提示テキスト
◇ ◇ ◇ ◇ ◇

着床できるような胚にするにはどうしたらいいですか?

相談者 : まめさん(38歳)2年半前の検査でAMH は0.9ng/ml と低め。今までに体外受精1 回、顕微授精4回、胚移植を5回しました。毎回ショート法で5個前後採卵できるものの、胚盤胞になったのは1個のみ。着床は0回。子宮鏡検査やフローラ検査は異常なしですが、胚が着床できるようにするにはどうすればいいでしょうか? 子宮内膜が厚くならなかったことや、夫の喫煙は関係ありますか? 精子の運動率は悪くないのですが、「喫煙で精子のDNA が損傷する」というネット情報も気になっています。
福田ウイメンズクリニック 福田 勝 先生 順天堂大学医学部・同大学院修了。米国カリフォルニア大学産婦人科学教室留学後、順天堂大学医学部産婦人科学教室講師を経て、1993 年福田ウイメンズクリニック開院。2018 年10 月に、より最寄り駅に近く、広々とした場所にクリニックを移転しました。
まめさんのAMH0.9ngmlという数値は低めなのでしょうか。
福田先生●今、まめさんは38歳なので、2年半前というと年齢は35~36歳ですよね。そう考えると年齢のわりに0.9ng/mlは、低いと思います。ただし、このAMH 値からわかるのは、卵子の在庫数です。卵子の質が良いかは、この数値だけではわかりません。今まで胚盤胞になったのは1個だけ。
胚盤胞到達率を上げる方法がありましたらお教えください。
福田先生●採卵したものを胚盤胞まで育てるにはどうしたらいいかというと、良い顕微授精ができるかにかかっています。それには質の高い卵子と、状態の良い精子が必要になります。
 そうはいっても卵子の質の良し悪しは、移植前にはわかりません。薬や治療で卵子の質を劇的に上げることはできず、老化とともに少しずつ質は落ちていきます。ただ、卵子の質は、ホルモンバランスの影響を受けるため、規則正しい生活習慣、適度な運動、栄養バランスのとれた食事を心がけることで、卵子の老化スピードを緩やかにできるといわれています。
 あくまでも食事と生活習慣が基本ですが、そのうえでサプリメントを活用するのもいいでしょう。ミトコンドリアの活性成分が配合されているものや、還元型コエンザイムQ10配合のサプリメントは、老化の原因となる活性酸素から細胞を保護してくれる役割があります。また、ビタミンのサプリメントも有効です。なかでもビタミンE は、体内の老化を防ぐ抗酸化作用があり、ビタミンC には、ビタミンE の働きをサポートする役割があるため、一緒に飲むとより高い効果が期待できます。
良い顕微授精をするには、状態の良い精子が必要とのこと。精子と喫煙の関係を教えてください。
福田先生●喫煙と精子の関係は研究中です。禁煙したからといって精液検査の結果が良くなるとは限りません。ただ、喫煙はそれ以外にも健康に良くないので、妊活を機に禁煙してください。
そのほか妊娠成立に向けての対策やアドバイスはありますか。
福田先生●着床に問題がある場合も考えられます。今は着床に適した時期(窓)を厳密に調べるERA 検査というものがあります。さらに子宮内に着床を妨げる細菌がいる可能性があります。細菌の有無を確認するALICE 検査もあるので、タイミングをみてこの2つの検査を受けてみてくださいね。

◇ ◇ ◇ ◇ ◇

上の着床についての相談記事から、「福田先生●今、まめさんは38」で始まり「喫煙の関係を教えてください。」で終わる箇所を、一字も変えずに引用してもらえますか？

[記録データ]
◇ ◇ ◇ ◇ ◇

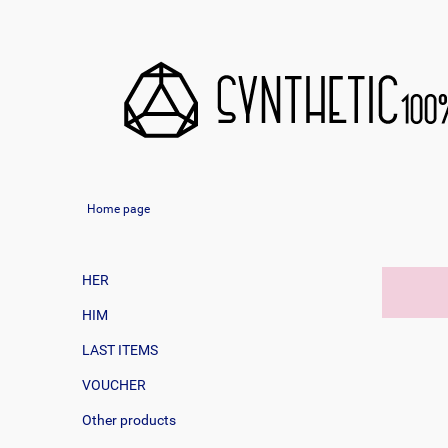
Home page
HER
HIM
LAST ITEMS
VOUCHER
Other products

◇ ◇ ◇ ◇ ◇

あなたの解答
福田先生●今、まめさんは38歳なので、2年半前というと年齢は35~36歳ですよね。そう考えると年齢のわりに0.9ng/mlは、低いと思います。ただし、このAMH 値からわかるのは、卵子の在庫数です。卵子の質が良いかは、この数値だけではわかりません。今まで胚盤胞になったのは1個だけ。
胚盤胞到達率を上げる方法がありましたらお教えください。
福田先生●採卵したものを胚盤胞まで育てるにはどうしたらいいかというと、良い顕微授精ができるかにかかっています。それには質の高い卵子と、状態の良い精子が必要になります。
 そうはいっても卵子の質の良し悪しは、移植前にはわかりません。薬や治療で卵子の質を劇的に上げることはできず、老化とともに少しずつ質は落ちていきます。ただ、卵子の質は、ホルモンバランスの影響を受けるため、規則正しい生活習慣、適度な運動、栄養バランスのとれた食事を心がけることで、卵子の老化スピードを緩やかにできるといわれています。
 あくまでも食事と生活習慣が基本ですが、そのうえでサプリメントを活用するのもいいでしょう。ミトコンドリアの活性成分が配合されているものや、還元型コエンザイムQ10配合のサプリメントは、老化の原因となる活性酸素から細胞を保護してくれる役割があります。また、ビタミンのサプリメントも有効です。なかでもビタミンE は、体内の老化を防ぐ抗酸化作用があり、ビタミンC には、ビタミンE の働きをサポートする役割があるため、一緒に飲むとより高い効果が期待できます。
良い顕微授精をするには、状態の良い精子が必要とのこと。精子と喫煙の関係を教えてください。